● **PROMPT**:
Count the lines below that hold the word "Gameplay" and say how many, with no other text.
*** Opening of DATA SUPPLIED ***
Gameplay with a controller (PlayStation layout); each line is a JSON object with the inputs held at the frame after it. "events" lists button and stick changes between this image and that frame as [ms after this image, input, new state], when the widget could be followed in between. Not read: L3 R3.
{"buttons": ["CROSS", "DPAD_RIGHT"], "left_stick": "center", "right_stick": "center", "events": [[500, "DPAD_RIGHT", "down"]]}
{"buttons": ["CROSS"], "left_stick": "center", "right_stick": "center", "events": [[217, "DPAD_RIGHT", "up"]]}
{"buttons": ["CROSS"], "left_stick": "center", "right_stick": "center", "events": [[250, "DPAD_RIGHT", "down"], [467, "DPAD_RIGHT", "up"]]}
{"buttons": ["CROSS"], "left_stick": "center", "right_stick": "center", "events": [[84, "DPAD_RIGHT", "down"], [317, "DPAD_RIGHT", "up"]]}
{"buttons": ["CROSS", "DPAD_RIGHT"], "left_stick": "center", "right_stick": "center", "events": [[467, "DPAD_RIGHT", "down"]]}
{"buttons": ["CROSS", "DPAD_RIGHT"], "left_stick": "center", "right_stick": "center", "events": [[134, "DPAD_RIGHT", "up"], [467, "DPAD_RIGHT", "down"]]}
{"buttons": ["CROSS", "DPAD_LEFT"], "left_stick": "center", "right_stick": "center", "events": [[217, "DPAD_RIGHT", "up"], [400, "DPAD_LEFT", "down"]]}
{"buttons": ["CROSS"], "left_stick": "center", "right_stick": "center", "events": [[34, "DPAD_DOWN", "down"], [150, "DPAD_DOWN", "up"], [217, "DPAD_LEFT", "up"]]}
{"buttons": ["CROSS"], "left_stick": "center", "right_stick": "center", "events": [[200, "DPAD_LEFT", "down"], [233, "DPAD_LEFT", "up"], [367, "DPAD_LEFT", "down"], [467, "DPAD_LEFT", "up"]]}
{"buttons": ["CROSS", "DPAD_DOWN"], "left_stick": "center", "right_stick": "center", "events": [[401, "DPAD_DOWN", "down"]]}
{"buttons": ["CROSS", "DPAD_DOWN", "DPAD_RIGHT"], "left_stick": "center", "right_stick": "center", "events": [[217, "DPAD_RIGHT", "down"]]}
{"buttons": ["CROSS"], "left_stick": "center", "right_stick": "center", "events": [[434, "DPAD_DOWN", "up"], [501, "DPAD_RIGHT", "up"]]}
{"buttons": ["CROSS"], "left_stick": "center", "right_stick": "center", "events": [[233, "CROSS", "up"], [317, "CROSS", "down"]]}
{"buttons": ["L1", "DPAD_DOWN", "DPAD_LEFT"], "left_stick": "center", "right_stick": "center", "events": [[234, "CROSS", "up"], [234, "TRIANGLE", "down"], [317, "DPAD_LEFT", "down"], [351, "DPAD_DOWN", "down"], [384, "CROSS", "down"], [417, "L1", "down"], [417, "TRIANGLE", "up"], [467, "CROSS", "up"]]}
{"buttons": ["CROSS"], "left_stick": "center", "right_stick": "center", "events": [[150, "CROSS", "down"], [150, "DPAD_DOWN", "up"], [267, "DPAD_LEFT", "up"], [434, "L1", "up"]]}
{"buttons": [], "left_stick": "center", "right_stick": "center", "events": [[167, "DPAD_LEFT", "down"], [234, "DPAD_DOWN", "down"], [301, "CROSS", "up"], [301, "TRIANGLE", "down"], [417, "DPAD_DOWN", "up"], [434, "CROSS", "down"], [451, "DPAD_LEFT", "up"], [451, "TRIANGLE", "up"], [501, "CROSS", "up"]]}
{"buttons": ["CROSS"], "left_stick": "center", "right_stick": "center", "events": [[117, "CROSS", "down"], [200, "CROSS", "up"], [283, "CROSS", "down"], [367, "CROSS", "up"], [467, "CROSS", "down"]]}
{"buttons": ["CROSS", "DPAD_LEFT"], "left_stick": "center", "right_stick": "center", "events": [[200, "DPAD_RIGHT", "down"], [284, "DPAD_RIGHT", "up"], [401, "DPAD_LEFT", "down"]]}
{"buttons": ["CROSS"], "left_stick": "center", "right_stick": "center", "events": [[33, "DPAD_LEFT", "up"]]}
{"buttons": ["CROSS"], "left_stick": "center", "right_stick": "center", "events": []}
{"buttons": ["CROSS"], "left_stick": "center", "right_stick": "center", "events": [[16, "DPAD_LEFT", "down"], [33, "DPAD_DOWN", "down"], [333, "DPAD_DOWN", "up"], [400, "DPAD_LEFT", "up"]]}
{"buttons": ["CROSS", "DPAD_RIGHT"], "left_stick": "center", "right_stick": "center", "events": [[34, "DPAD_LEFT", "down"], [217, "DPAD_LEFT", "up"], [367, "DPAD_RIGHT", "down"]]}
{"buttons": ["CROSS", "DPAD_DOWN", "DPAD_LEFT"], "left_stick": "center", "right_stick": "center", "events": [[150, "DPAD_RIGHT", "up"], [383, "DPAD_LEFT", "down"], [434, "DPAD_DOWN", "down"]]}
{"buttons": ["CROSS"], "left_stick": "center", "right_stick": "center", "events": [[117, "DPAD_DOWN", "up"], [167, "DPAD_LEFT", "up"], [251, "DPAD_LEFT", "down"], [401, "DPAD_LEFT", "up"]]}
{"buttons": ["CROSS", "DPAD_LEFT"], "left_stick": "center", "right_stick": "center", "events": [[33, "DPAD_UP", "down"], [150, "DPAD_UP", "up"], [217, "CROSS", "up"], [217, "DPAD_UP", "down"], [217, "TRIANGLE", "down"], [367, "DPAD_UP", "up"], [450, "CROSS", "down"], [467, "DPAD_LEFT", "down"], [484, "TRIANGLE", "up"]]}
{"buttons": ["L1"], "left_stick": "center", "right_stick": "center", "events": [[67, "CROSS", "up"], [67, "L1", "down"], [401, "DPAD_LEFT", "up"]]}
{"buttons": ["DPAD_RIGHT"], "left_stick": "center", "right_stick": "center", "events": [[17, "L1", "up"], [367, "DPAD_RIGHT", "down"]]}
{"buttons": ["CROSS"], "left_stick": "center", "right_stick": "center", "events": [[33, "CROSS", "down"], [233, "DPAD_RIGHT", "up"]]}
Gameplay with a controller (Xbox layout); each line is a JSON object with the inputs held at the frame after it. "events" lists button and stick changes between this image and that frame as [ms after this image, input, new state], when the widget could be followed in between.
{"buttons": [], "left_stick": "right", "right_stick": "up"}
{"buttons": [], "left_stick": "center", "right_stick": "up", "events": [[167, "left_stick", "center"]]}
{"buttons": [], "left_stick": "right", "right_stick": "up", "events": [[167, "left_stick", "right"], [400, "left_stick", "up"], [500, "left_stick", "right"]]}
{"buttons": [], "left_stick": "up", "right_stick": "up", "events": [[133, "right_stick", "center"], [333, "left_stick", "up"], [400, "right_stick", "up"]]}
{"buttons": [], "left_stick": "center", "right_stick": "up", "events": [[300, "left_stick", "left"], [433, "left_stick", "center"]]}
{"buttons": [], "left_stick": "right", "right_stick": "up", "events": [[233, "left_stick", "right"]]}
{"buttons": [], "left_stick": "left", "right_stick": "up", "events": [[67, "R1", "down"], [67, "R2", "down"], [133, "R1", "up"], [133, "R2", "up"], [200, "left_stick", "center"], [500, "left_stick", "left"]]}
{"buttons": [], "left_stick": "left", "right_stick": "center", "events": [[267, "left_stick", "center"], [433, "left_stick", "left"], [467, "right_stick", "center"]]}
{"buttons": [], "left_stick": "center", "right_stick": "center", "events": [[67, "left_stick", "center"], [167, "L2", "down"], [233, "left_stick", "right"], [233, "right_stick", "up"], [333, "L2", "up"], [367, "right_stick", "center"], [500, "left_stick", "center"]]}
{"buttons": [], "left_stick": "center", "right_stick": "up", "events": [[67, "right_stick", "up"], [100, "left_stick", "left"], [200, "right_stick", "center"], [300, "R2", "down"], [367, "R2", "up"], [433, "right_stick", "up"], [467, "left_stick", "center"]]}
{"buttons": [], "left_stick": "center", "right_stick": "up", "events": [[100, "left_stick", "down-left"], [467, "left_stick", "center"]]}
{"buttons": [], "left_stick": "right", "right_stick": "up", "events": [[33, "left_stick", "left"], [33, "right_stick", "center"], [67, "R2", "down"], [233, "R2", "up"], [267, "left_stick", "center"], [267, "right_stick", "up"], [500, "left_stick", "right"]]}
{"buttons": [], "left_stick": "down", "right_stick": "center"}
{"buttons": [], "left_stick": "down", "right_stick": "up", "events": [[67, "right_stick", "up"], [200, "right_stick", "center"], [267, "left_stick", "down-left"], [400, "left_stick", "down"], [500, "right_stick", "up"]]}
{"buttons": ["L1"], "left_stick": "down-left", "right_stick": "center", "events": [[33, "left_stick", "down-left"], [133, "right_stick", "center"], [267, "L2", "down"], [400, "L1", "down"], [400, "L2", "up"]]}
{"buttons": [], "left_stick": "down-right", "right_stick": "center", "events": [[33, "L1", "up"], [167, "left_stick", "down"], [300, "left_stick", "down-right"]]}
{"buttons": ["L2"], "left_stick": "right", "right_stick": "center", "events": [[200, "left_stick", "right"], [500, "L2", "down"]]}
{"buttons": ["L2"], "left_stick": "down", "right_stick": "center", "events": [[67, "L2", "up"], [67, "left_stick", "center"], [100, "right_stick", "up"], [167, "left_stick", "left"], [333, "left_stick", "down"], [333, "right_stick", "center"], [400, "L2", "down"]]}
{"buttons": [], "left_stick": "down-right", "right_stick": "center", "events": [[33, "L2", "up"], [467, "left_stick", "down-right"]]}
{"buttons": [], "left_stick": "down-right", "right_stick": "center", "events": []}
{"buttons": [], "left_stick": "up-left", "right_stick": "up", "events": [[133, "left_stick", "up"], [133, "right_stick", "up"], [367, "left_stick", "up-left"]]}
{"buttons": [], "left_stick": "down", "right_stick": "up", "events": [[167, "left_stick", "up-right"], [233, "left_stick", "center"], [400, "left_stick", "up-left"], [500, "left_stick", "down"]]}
*** Close of DATA SUPPLIED ***
● **REPLY TO THE EXERCISE**:
2